__Required action__
A faithful copy of all the entries is required, with no pictures in it.

BEGIN Data for analysis

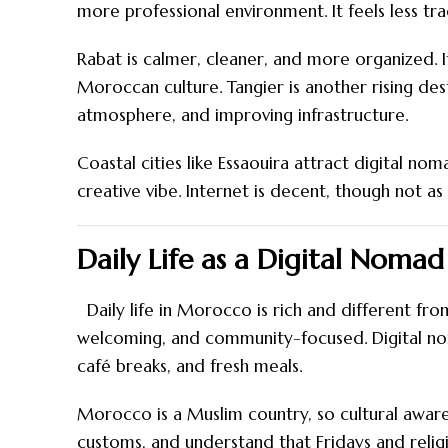
more professional environment. It feels less tra
Rabat is calmer, cleaner, and more organized.
Moroccan culture. Tangier is another rising des
atmosphere, and improving infrastructure.
Coastal cities like Essaouira attract digital no
creative vibe. Internet is decent, though not as f
Daily Life as a Digital Noma
Daily life in Morocco is rich and different from
welcoming, and community-focused. Digital nom
café breaks, and fresh meals.
Morocco is a Muslim country, so cultural aware
customs, and understand that Fridays and religi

END Data for analysis

__Solution for this problem__
more professional environment. It feels less tra
Rabat is calmer, cleaner, and more organized.
Moroccan culture. Tangier is another rising des
atmosphere, and improving infrastructure.
Coastal cities like Essaouira attract digital no
creative vibe. Internet is decent, though not as f
Daily Life as a Digital Noma
Daily life in Morocco is rich and different from
welcoming, and community-focused. Digital nom
café breaks, and fresh meals.
Morocco is a Muslim country, so cultural aware
customs, and understand that Fridays and religi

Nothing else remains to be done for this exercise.